Catch up with status quo
What if you could get rid of the idea that you always need to catch up with your peers status-wise? What changes will you make in your life? What stops you from doing that?
TL;DR
Most of what we think we want is not genuinely ours – it is programmed by advertising and social pressure. If you dropped the need to match your peers’ status, your choices about work, relationships, and possessions would look radically different.
Will you hold on to your job/relationships/activities? Do you want that shiny new object? Is that object a necessity or just a show-off to others?
Advertising has us chasing cars and clothes, working jobs we hate so we can buy shit we don’t need. We’re the middle children of history, man. No purpose or place. We have no Great War. No Great Depression. Our Great War’s a spiritual war… our Great Depression is our lives. We’ve all been raised on television to believe that one day we’d all be millionaires, and movie gods, and rock stars. But we won’t. And we’re slowly learning that fact. And we’re very, very pissed off. — Fight Club
Are the things we think we want the things that we genuinely want? Or has someone programmed you into thinking that you want them?

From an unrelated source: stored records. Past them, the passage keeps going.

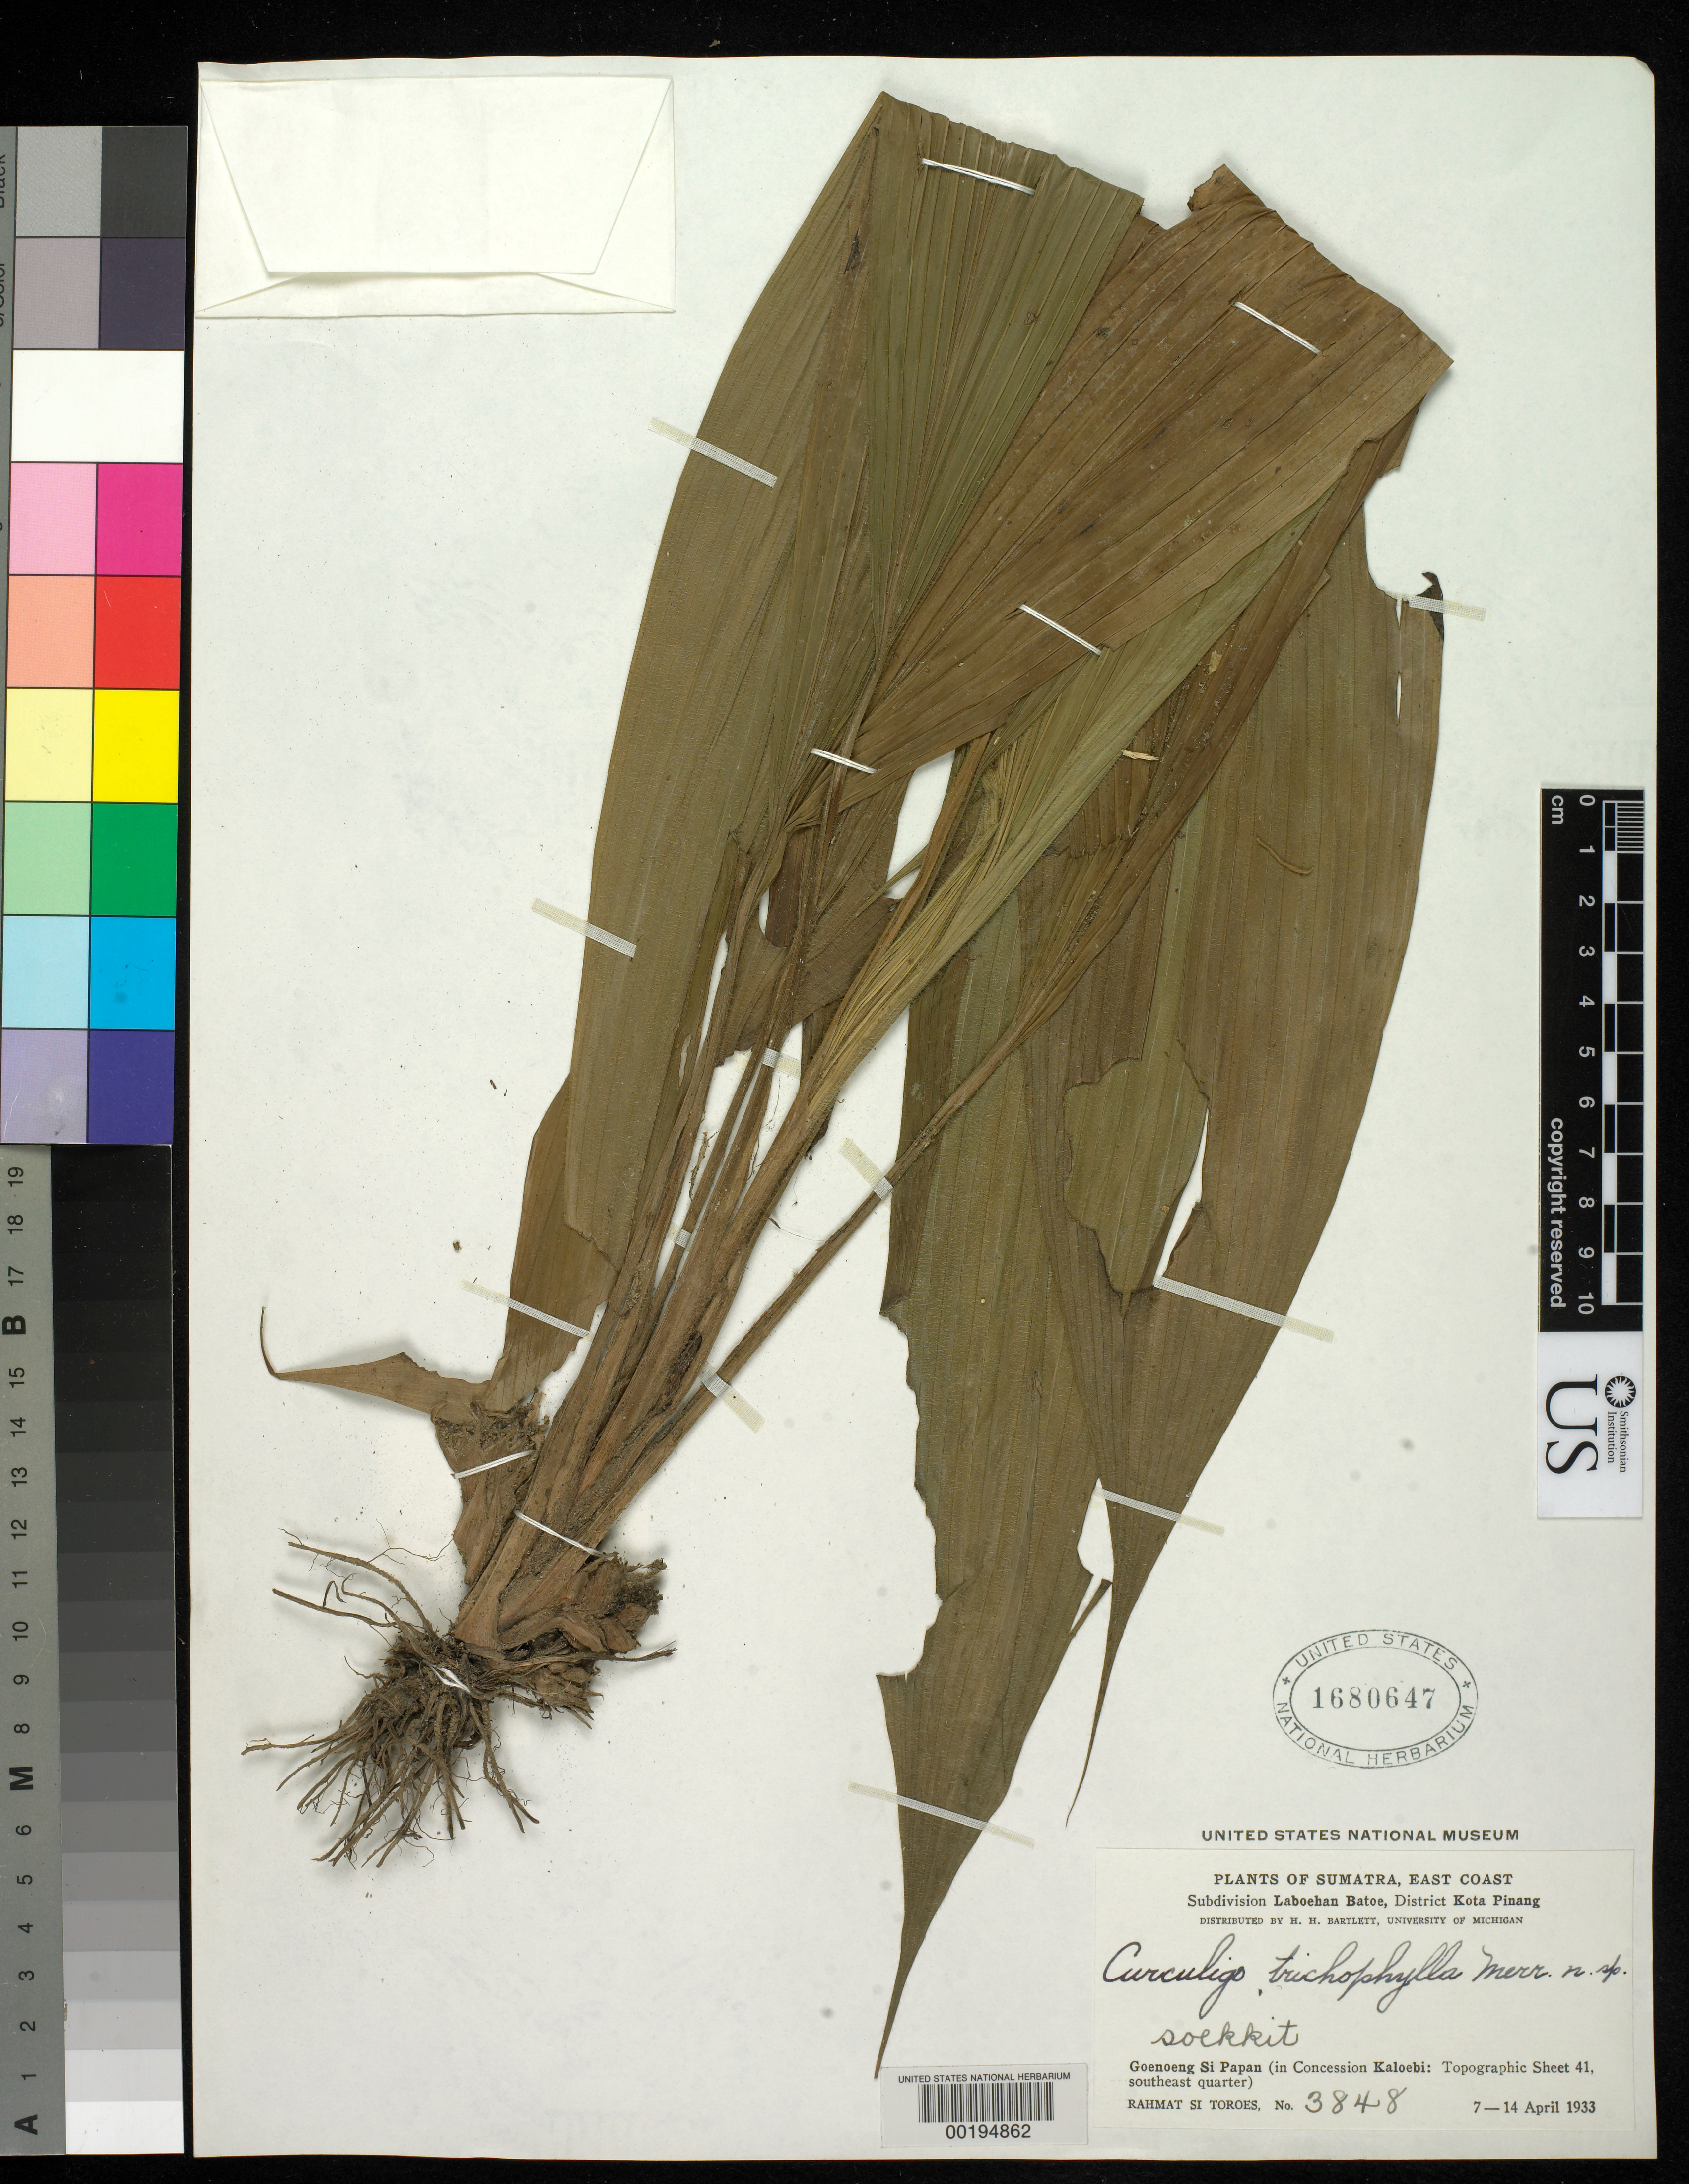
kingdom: Plantae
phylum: Tracheophyta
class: Liliopsida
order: Asparagales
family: Hypoxidaceae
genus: Curculigo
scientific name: Curculigo trichophylla Merr., ined Apr 2022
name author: Merr.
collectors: Rahmat Si Boeea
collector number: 3848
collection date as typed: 07 Apr 1933 to 14 May 1933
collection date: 1933-04-07/1933-05-14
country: Indonesia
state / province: Sumatra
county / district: Sumatera Utara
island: Sumatra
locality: Laboehan batoe, soekkit, goenoeng si papan (in concession kaloebi), kota pinang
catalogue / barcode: US 1680647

What if you could relive yesterday? What changes would you make? What changes are you making for tomorrow?
For more reflections like this, see Thoughts.
FAQ
Q: How do you know if you are playing the status game? A: Ask yourself: would you still want that shiny new object if nobody else could see it? If the answer is no, you are chasing status, not genuine desire.
Q: Why do we feel the need to catch up with peers? A: Advertising and social conditioning have trained us to equate material possessions with success and worth. As Fight Club puts it, we work jobs we hate to buy things we do not need to impress people we do not care about.
Q: How can you break free from the status game? A: Start by questioning each desire: is this something I genuinely want, or has someone programmed me into wanting it? Distinguish between necessity and performance. The changes you would make if you stopped keeping score are probably the changes worth making.